* **Provided material**:
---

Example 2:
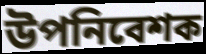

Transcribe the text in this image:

উপনিবেশক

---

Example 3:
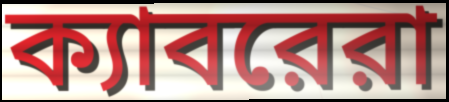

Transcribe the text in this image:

ক্যাবরেরা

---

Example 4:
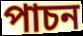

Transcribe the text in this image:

পাচন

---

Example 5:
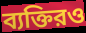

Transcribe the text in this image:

ব্যক্তিরও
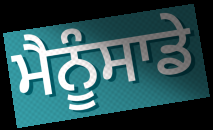
ਮੈਨੂੰਸਾਡੇ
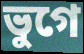
ভুগে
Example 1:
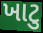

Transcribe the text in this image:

ખાટુ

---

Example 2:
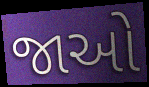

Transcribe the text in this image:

જાઓ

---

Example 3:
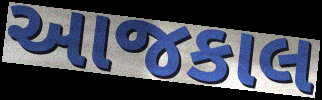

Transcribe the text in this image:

આજકાલ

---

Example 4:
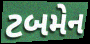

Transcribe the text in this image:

ટબમેન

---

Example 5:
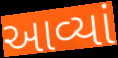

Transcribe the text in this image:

આવ્યાં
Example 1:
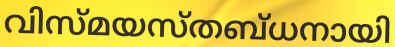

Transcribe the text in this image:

വിസ്മയസ്തബ്ധനായി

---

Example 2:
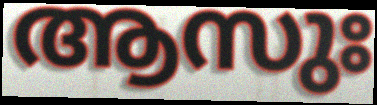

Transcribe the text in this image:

ആസുഃ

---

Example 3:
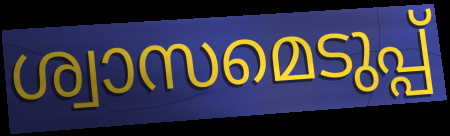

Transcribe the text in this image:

ശ്വാസമെടുപ്പ്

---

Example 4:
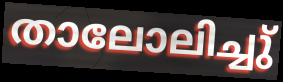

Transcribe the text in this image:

താലോലിച്ചു്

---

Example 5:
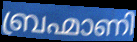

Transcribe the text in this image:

ബ്രഹ്മാണി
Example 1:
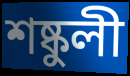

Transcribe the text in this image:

শষ্কুলী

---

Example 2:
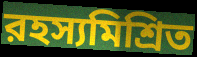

* **Given instruction**: Reproduce the rows above from their very first line through the line containing "വിസ്മയസ്തബ്ധനായി", including that line, and leave the pictures out.

* **Exercise output**:
---

Example 2:

Transcribe the text in this image:

উপনিবেশক

---

Example 3:

Transcribe the text in this image:

ক্যাবরেরা

---

Example 4:

Transcribe the text in this image:

পাচন

---

Example 5:

Transcribe the text in this image:

ব্যক্তিরও
ਮੈਨੂੰਸਾਡੇ
ভুগে
Example 1:

Transcribe the text in this image:

ખાટુ

---

Example 2:

Transcribe the text in this image:

જાઓ

---

Example 3:

Transcribe the text in this image:

આજકાલ

---

Example 4:

Transcribe the text in this image:

ટબમેન

---

Example 5:

Transcribe the text in this image:

આવ્યાં
Example 1:

Transcribe the text in this image:

വിസ്മയസ്തബ്ധനായി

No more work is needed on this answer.